(Given data):
——
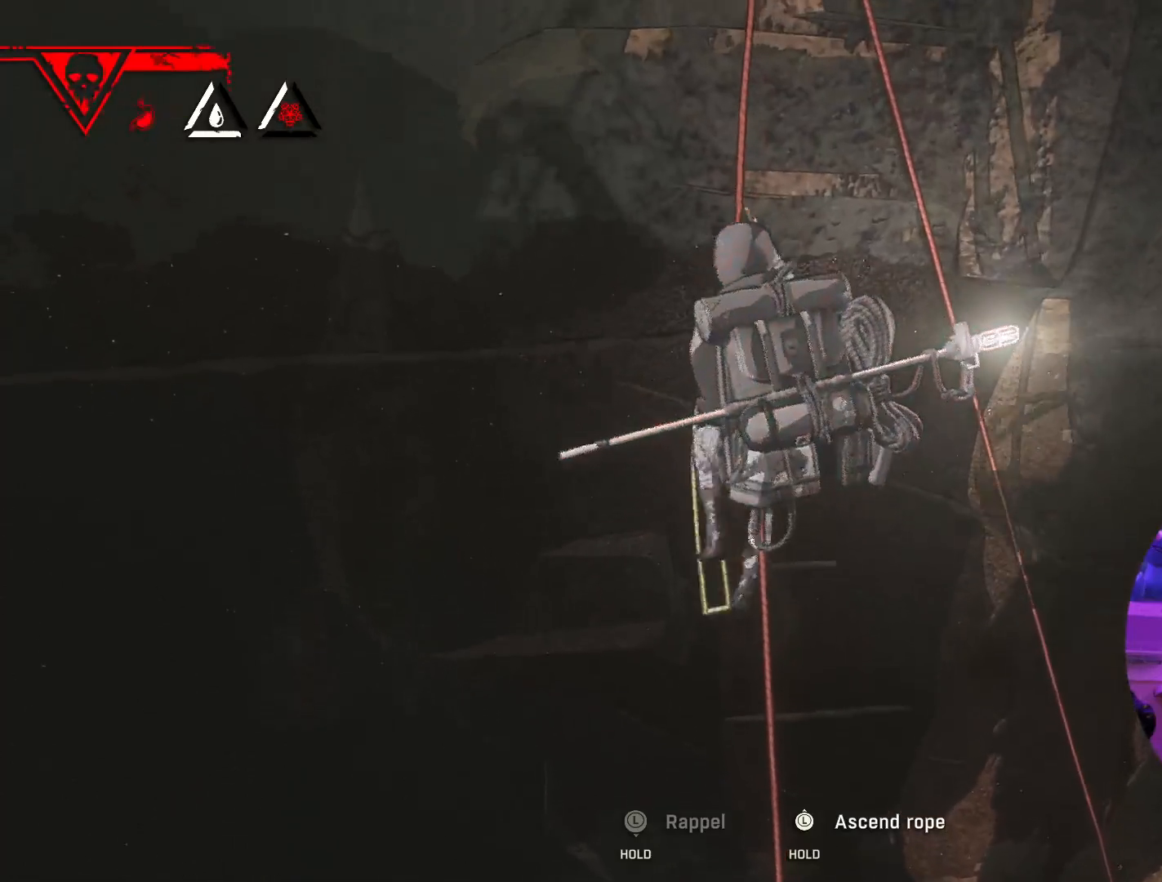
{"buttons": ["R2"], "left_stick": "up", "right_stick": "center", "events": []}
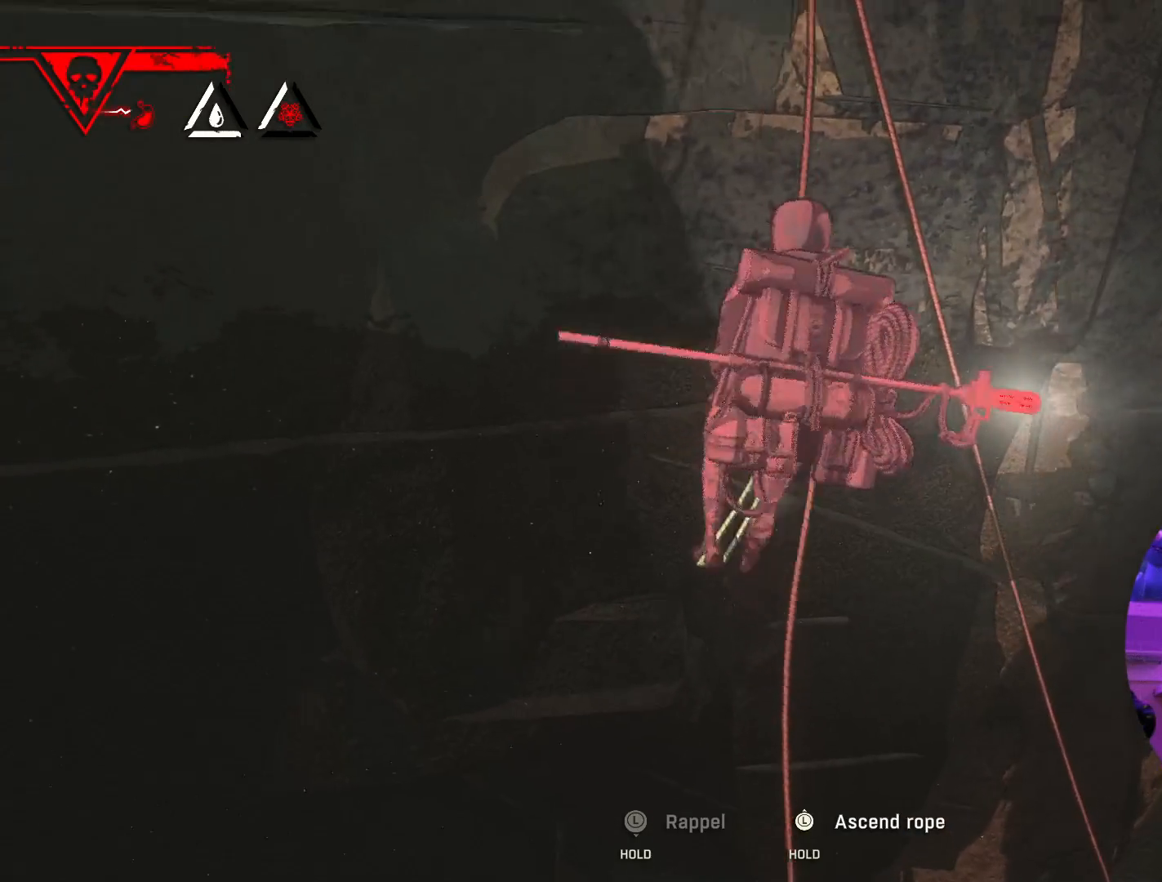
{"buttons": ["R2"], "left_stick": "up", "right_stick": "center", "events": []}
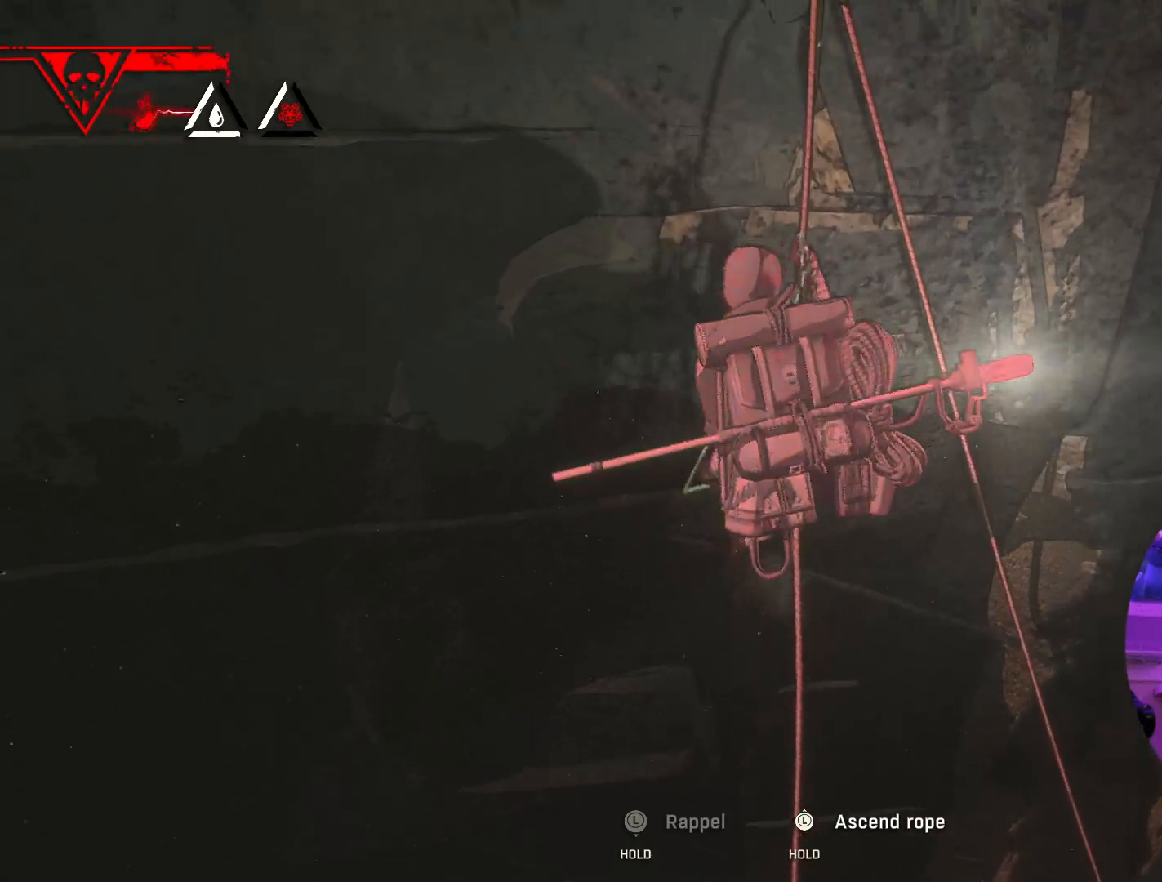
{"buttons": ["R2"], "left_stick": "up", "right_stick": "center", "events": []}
——
(What this task involves): Whenever images occur above, omit them and retype each line exactly as it stands.

(Response):
{"buttons": ["R2"], "left_stick": "up", "right_stick": "center", "events": []}
{"buttons": ["R2"], "left_stick": "up", "right_stick": "center", "events": []}
{"buttons": ["R2"], "left_stick": "up", "right_stick": "center", "events": []}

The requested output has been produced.